[[ Supplied records, beginning ]]

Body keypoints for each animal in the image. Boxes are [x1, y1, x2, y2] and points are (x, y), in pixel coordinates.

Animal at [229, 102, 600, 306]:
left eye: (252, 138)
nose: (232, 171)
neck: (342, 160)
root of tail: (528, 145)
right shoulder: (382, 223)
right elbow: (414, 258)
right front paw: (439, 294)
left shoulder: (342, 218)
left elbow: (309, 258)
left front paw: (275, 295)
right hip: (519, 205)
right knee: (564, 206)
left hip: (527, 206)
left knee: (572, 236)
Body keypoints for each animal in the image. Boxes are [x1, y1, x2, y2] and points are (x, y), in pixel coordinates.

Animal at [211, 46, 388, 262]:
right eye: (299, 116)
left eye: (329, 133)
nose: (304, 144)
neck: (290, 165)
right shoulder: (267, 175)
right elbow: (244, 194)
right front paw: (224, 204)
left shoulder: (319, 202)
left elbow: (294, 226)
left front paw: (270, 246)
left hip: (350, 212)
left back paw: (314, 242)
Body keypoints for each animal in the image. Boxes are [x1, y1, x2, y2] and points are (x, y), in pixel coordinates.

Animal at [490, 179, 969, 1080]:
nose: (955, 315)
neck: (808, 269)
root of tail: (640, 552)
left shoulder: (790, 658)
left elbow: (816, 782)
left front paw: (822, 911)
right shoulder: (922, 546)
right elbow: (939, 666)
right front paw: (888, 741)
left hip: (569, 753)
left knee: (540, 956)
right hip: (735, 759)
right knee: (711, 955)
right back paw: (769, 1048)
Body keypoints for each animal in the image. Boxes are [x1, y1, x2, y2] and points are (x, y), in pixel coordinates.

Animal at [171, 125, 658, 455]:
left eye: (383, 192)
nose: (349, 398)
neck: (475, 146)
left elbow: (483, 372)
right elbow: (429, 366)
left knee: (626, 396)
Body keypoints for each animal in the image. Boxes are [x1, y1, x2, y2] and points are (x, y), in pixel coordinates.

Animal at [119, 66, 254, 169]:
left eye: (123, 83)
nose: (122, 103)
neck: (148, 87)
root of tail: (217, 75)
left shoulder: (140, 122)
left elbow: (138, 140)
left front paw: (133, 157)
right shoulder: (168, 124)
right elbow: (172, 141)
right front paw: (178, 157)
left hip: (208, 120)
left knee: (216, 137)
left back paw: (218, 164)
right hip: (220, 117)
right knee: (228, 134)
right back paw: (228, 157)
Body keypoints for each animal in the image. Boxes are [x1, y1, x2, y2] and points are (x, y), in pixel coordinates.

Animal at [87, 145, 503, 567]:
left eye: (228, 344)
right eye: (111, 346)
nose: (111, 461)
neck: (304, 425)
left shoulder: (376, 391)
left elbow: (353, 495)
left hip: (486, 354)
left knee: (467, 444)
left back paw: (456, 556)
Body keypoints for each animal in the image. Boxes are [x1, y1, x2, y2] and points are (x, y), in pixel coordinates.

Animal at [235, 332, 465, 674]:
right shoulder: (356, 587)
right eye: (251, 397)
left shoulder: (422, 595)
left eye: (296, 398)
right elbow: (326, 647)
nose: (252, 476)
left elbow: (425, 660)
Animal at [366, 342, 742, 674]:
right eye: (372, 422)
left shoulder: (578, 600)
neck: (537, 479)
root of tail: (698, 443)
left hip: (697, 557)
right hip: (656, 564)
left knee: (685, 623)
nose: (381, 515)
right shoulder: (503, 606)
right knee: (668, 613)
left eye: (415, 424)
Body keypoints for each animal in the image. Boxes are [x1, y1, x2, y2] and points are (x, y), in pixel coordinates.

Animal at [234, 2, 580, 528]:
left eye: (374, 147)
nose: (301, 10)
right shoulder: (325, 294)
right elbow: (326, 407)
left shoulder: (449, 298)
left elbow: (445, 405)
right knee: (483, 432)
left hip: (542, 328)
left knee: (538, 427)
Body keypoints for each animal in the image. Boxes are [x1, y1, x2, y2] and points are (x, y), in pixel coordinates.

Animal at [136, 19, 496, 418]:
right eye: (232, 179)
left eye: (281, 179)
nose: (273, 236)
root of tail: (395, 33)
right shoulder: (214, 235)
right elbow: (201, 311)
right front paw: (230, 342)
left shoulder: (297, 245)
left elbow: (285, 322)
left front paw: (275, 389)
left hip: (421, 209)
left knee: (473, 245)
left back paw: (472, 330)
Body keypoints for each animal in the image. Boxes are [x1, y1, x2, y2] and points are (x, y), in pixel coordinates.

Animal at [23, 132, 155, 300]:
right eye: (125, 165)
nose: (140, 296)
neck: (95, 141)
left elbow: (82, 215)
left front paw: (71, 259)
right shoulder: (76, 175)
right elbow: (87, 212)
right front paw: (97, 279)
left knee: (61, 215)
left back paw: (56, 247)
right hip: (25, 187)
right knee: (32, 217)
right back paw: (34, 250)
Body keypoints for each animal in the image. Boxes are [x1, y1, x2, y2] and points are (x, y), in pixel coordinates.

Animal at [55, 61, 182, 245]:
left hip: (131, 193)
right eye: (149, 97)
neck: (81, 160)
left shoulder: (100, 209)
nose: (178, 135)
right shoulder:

[[ Supplied records, end ]]

Every entry above must be returned word for word.

● **Solution to the problem**:
Body keypoints for each animal in the image. Boxes are [x1, y1, x2, y2] and points are (x, y), in pixel coordinates.

Animal at [229, 102, 600, 306]:
left eye: (252, 138)
nose: (232, 171)
neck: (342, 160)
root of tail: (528, 145)
right shoulder: (382, 223)
right elbow: (414, 258)
right front paw: (439, 294)
left shoulder: (342, 218)
left elbow: (309, 258)
left front paw: (275, 295)
right hip: (519, 205)
right knee: (564, 206)
left hip: (527, 206)
left knee: (572, 236)
Body keypoints for each animal in the image. Boxes are [x1, y1, x2, y2] and points are (x, y), in pixel coordinates.

Animal at [211, 46, 388, 262]:
right eye: (299, 116)
left eye: (329, 133)
nose: (304, 144)
neck: (290, 165)
right shoulder: (267, 175)
right elbow: (244, 194)
right front paw: (224, 204)
left shoulder: (319, 202)
left elbow: (294, 226)
left front paw: (270, 246)
left hip: (350, 212)
left back paw: (314, 242)
Body keypoints for each animal in the image. Boxes are [x1, y1, x2, y2] and points are (x, y), in pixel coordinates.

Animal at [490, 179, 969, 1080]:
nose: (955, 315)
neck: (808, 269)
root of tail: (640, 552)
left shoulder: (790, 658)
left elbow: (816, 782)
left front paw: (822, 911)
right shoulder: (922, 546)
right elbow: (939, 666)
right front paw: (888, 741)
left hip: (569, 753)
left knee: (540, 956)
right hip: (735, 759)
right knee: (711, 955)
right back paw: (769, 1048)
Body keypoints for each animal in the image. Boxes are [x1, y1, x2, y2] and points are (x, y), in pixel coordinates.

Animal at [171, 125, 658, 455]:
left eye: (383, 192)
nose: (349, 398)
neck: (475, 146)
left elbow: (483, 372)
right elbow: (429, 366)
left knee: (626, 396)
Body keypoints for each animal in the image. Boxes are [x1, y1, x2, y2] and points are (x, y), in pixel coordinates.

Animal at [119, 66, 254, 169]:
left eye: (123, 83)
nose: (122, 103)
neck: (148, 87)
root of tail: (217, 75)
left shoulder: (140, 122)
left elbow: (138, 140)
left front paw: (133, 157)
right shoulder: (168, 124)
right elbow: (172, 141)
right front paw: (178, 157)
left hip: (208, 120)
left knee: (216, 137)
left back paw: (218, 164)
right hip: (220, 117)
right knee: (228, 134)
right back paw: (228, 157)
Body keypoints for each animal in the image. Boxes are [x1, y1, x2, y2] and points are (x, y), in pixel coordinates.

Animal at [87, 145, 503, 567]:
left eye: (228, 344)
right eye: (111, 346)
nose: (111, 461)
neck: (304, 425)
left shoulder: (376, 391)
left elbow: (353, 495)
left hip: (486, 354)
left knee: (467, 444)
left back paw: (456, 556)
Body keypoints for each animal in the image. Boxes are [x1, y1, x2, y2] and points are (x, y), in pixel coordinates.

Animal at [235, 332, 465, 674]:
right shoulder: (356, 587)
right eye: (251, 397)
left shoulder: (422, 595)
left eye: (296, 398)
right elbow: (326, 647)
nose: (252, 476)
left elbow: (425, 660)
Animal at [366, 342, 742, 674]:
right eye: (372, 422)
left shoulder: (578, 600)
neck: (537, 479)
root of tail: (698, 443)
left hip: (697, 557)
right hip: (656, 564)
left knee: (685, 623)
nose: (381, 515)
right shoulder: (503, 606)
right knee: (668, 613)
left eye: (415, 424)
Body keypoints for each animal in the image. Boxes are [x1, y1, x2, y2] and points are (x, y), in pixel coordinates.

Animal at [234, 2, 580, 528]:
left eye: (374, 147)
nose: (301, 10)
right shoulder: (325, 294)
right elbow: (326, 407)
left shoulder: (449, 298)
left elbow: (445, 405)
right knee: (483, 432)
left hip: (542, 328)
left knee: (538, 427)
Body keypoints for each animal in the image. Boxes are [x1, y1, x2, y2] and points are (x, y), in pixel coordinates.

Animal at [136, 19, 496, 418]:
right eye: (232, 179)
left eye: (281, 179)
nose: (273, 236)
root of tail: (395, 33)
right shoulder: (214, 235)
right elbow: (201, 311)
right front paw: (230, 342)
left shoulder: (297, 245)
left elbow: (285, 322)
left front paw: (275, 389)
left hip: (421, 209)
left knee: (473, 245)
left back paw: (472, 330)
Body keypoints for each animal in the image. Boxes are [x1, y1, x2, y2] and points are (x, y), in pixel coordinates.

Animal at [23, 132, 155, 300]:
right eye: (125, 165)
nose: (140, 296)
neck: (95, 141)
left elbow: (82, 215)
left front paw: (71, 259)
right shoulder: (76, 175)
right elbow: (87, 212)
right front paw: (97, 279)
left knee: (61, 215)
left back paw: (56, 247)
right hip: (25, 187)
right knee: (32, 217)
right back paw: (34, 250)
Body keypoints for each animal in the image. Boxes are [x1, y1, x2, y2] and points are (x, y), in pixel coordinates.

Animal at [55, 61, 182, 245]:
left hip: (131, 193)
right eye: (149, 97)
neck: (81, 160)
left shoulder: (100, 209)
nose: (178, 135)
right shoulder:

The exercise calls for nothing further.